Potentiometers find use in a variety of applications where a variable electrical resistance between input and output terminals is desired. Such uses include volume control, light control, instrumentation control, and the like. Most potentiometers include a housing in which a rotor turns, the rotor including electrical contacts that wipe across a resistive strip of a variable resister. In order for the rotor to be manipulated by the user, it must extend into the environment outside of the housing, thereby creating a path for the entry of corrosive elements into the interior of the housing where the electrical contacts of the potentiometer are placed. Because many potentiometers find an application in a potentially corrosive environment, this entry path into the housing is often sealed to prevent the intrusion by these externally originating, corrosion causing elements. In the application of the inventive potentiometer to be described below, that is, a hearing aid, such corrosive elements can include body fluids such as ear wax.
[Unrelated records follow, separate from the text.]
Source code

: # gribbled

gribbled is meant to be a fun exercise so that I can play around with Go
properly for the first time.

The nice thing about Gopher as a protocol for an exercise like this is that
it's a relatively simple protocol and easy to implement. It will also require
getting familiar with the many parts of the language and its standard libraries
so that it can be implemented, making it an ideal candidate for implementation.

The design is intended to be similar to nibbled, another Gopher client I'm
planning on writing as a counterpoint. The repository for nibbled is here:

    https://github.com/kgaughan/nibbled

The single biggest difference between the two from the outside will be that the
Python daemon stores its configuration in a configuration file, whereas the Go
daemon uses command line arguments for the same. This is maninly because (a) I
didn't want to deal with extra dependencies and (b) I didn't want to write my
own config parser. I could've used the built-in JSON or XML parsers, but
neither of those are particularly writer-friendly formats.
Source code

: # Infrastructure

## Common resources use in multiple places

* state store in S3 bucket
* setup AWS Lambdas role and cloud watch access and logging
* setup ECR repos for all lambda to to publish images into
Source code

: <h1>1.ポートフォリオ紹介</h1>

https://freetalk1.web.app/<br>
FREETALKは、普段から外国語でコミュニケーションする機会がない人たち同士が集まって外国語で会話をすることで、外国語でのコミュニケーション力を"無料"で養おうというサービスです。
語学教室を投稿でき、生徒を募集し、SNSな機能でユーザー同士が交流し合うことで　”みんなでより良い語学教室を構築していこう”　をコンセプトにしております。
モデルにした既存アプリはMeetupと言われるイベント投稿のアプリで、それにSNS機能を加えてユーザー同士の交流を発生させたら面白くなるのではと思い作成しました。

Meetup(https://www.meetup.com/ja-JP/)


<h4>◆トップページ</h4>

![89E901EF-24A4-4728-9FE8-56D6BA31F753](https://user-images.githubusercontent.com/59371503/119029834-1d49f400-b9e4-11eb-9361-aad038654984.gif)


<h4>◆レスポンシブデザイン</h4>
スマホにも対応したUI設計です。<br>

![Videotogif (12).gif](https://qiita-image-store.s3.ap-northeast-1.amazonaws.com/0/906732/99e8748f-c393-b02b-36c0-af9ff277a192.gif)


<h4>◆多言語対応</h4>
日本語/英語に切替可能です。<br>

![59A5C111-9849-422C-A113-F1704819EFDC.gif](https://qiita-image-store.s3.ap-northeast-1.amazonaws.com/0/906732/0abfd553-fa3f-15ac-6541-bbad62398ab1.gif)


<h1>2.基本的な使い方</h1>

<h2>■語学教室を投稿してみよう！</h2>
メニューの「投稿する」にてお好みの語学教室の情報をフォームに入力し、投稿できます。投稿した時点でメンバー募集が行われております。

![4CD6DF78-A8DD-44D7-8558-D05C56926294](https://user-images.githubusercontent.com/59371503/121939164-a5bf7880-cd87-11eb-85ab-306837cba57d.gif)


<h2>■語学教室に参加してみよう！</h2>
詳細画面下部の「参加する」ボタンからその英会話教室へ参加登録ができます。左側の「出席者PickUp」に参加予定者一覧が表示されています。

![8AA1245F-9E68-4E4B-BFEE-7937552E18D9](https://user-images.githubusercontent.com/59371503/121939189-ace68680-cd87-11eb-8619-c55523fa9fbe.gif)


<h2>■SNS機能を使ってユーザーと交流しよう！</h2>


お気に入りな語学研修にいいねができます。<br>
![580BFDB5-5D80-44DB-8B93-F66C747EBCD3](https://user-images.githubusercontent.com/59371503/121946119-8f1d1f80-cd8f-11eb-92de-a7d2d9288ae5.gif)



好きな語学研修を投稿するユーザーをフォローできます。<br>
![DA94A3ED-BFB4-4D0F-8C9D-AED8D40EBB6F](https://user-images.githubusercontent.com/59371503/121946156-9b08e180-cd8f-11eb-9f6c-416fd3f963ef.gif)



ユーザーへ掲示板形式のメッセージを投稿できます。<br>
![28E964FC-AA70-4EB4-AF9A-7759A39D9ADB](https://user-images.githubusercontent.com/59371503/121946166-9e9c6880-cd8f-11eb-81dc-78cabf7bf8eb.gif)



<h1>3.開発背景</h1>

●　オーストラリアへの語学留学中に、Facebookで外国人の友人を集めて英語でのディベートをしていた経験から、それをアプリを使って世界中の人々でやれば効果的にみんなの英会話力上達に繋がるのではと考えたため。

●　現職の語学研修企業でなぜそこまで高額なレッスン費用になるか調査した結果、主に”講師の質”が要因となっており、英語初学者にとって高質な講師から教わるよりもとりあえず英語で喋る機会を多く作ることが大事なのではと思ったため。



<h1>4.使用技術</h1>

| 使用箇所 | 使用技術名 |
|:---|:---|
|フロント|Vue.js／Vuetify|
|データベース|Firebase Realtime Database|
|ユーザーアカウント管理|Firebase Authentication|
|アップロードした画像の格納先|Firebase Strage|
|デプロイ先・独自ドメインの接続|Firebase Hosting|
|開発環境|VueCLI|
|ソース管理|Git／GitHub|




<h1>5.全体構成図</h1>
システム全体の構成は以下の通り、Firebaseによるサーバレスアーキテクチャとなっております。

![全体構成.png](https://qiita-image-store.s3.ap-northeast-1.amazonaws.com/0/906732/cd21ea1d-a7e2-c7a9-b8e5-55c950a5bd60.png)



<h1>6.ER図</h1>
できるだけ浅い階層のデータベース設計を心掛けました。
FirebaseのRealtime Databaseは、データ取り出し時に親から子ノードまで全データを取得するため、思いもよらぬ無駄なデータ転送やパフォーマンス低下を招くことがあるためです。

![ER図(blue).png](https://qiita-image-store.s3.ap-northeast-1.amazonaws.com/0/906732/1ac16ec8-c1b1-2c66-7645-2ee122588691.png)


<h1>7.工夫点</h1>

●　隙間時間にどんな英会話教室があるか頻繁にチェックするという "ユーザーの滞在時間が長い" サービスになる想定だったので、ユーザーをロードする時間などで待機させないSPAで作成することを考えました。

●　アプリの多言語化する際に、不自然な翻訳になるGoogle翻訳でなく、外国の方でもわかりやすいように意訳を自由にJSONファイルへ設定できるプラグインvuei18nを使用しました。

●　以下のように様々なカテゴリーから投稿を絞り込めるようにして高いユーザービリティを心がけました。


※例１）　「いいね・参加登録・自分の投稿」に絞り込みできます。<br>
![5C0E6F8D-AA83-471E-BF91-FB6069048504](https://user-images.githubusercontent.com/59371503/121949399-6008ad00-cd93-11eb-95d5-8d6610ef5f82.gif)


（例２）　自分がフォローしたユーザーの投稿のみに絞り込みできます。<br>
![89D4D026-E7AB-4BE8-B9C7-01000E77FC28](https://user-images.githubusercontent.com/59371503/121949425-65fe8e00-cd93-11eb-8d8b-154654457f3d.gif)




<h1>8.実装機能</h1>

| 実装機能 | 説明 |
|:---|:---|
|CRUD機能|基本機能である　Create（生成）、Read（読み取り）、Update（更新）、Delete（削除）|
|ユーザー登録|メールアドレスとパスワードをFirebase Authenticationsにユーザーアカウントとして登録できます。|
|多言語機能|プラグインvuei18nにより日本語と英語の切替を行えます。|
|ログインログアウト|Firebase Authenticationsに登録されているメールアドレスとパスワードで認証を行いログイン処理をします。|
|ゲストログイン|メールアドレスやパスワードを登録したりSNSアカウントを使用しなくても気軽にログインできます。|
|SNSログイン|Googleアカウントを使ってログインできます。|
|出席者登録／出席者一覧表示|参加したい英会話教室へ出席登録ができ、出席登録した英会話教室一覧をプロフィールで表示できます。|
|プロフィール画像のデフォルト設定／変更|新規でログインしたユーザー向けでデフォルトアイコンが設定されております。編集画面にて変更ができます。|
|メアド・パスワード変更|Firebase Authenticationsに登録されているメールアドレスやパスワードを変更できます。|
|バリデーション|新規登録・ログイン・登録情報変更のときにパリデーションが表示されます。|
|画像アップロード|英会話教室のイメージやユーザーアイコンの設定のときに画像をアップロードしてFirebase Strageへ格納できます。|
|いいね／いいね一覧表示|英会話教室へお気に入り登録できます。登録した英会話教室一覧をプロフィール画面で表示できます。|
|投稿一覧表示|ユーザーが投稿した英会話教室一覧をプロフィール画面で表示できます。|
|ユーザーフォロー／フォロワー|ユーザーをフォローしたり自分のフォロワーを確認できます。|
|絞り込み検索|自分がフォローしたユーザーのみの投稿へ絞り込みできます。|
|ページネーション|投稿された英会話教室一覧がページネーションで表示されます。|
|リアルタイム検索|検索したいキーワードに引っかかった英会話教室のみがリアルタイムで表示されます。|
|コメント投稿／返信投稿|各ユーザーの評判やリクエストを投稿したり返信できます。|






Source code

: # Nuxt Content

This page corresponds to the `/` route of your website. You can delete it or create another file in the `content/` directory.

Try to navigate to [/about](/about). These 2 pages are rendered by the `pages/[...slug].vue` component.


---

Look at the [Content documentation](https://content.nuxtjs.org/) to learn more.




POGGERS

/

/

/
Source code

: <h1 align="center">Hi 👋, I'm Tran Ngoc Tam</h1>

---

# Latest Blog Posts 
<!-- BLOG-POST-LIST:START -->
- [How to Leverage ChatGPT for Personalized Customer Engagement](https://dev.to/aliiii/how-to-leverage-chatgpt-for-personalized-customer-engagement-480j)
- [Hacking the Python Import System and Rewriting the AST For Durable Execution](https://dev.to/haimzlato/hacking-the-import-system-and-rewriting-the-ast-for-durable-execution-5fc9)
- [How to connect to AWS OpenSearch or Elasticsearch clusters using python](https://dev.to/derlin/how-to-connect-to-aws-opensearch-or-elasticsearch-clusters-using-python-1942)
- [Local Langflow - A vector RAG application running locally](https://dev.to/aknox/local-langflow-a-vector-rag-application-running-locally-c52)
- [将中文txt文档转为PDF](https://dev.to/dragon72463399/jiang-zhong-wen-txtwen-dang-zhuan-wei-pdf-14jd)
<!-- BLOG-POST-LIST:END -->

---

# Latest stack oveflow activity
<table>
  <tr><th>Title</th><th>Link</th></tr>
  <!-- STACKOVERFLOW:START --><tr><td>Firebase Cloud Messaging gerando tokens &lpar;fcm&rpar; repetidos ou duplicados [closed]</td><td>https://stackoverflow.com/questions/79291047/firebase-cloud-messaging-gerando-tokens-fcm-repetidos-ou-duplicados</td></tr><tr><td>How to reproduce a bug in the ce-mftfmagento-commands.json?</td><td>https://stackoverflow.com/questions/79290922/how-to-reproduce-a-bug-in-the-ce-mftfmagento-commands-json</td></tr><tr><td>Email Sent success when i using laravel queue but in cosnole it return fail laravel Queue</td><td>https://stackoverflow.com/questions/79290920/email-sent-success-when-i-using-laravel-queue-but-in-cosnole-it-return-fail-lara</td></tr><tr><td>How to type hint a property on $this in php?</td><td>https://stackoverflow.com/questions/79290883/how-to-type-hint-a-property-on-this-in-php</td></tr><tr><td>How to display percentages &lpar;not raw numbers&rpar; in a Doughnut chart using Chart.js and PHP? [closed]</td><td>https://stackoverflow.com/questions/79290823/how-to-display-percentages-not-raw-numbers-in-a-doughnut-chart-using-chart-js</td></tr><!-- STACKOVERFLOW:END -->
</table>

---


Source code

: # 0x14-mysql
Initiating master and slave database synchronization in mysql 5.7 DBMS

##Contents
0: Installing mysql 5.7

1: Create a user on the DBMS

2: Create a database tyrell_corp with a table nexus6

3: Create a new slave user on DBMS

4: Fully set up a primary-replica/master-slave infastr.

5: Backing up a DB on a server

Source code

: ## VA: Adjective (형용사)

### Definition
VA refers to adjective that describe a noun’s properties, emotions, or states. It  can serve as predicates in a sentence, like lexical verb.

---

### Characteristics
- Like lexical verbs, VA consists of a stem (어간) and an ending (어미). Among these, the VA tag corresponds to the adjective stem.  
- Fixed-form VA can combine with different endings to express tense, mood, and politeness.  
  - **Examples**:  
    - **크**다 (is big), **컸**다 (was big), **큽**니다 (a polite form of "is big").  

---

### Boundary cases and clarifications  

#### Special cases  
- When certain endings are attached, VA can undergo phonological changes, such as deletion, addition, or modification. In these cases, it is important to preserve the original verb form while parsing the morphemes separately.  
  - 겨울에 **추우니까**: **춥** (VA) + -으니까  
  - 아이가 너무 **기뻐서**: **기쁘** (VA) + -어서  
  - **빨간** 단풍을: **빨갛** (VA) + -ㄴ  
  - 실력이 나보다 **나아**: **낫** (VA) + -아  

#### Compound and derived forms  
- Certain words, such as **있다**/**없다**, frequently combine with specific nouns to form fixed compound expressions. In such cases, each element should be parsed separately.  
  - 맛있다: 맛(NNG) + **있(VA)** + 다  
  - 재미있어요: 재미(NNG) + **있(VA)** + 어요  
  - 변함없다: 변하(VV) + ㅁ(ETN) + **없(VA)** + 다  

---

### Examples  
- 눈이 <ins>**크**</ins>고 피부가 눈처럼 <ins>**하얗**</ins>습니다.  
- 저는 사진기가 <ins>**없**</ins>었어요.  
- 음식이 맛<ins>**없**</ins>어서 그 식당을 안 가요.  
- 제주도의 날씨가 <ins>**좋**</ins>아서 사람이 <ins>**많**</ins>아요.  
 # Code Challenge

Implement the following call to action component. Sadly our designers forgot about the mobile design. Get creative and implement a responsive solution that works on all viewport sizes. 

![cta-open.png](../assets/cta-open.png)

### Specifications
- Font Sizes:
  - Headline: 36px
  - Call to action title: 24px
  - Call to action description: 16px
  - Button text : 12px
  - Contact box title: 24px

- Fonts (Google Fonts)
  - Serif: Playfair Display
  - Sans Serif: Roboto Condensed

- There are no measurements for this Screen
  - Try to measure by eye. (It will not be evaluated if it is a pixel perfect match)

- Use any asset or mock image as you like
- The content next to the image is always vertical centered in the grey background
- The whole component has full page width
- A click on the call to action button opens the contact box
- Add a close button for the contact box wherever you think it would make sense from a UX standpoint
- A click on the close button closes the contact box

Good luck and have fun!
One known prior art potentiometer seal is the O-ring. This type of seal has typically been used to seal around a potentiometer rotor. For an O-ring seal to function effectively, however, the seal must be compressed such that it exerts a pressure against the rotor. Compressing an O-ring seal, however, affects its "running torque", that is the resistance offered by the O-ring to the rotor as it is turned therewithin. Compressing the O-ring seal, then, may make turning the rotor more difficult. A further problem with O-ring type seals are that they are relatively expensive. Yet another deficiency of an O-ring seal is that it is subject to quality variations that can effect the sealability of the seal. Since the seal must be compressed to function, the quality variations can effect the compressibility and thus the effectiveness of the O-ring as a seal. Still yet another deficiency of the O-ring seal typically found in a potentiometer is that the best pressure differential that such a seal can withstand is approximately 1/2 pound per square inch. Finally, the sealing integrity of the O-ring type of seal can actually diminish as the pressure differential from one side of the seal to the other side increases.
Another prior art type of seal used in certain potentiometer applications is the labyrinth seal. In that kind of application, a labyrinth seal typically comprises two or more concentric rings of different diameters that interleave with each other. Labyrinth seals are effective at keeping viscous fluids or particles out of the potentiometer housing, but such seals effectively wick thinner fluids into the housing. Most potentiometers have no inner seal other than the labyrinth seal; consequently, these thinner fluids can be wicked into corrosive contact with the electrical contacts of the variable resistor housed therein, leading to corrosion of the electrical contacts such that the potentiometer will cease to function. For example, in a potentiometer environment such as a hearing aid, a labyrinth seal may stop a thick, viscous fluid such as ear wax from entering the potentiometer housing, but may wick any thinner fluid that is present, such as sweat, regardless of the origin of the thinner fluid, into the housing where corrosion of the contacts may occur.
It would be desirable to have a potentiometer seal that would be less expensive than prior art seals; that would be less subject to manufacturing variations; that would not wick corrosive fluids into the housing; that would withstand greater pressure differentials; and that would have greater seal integrity as the pressure differential increased.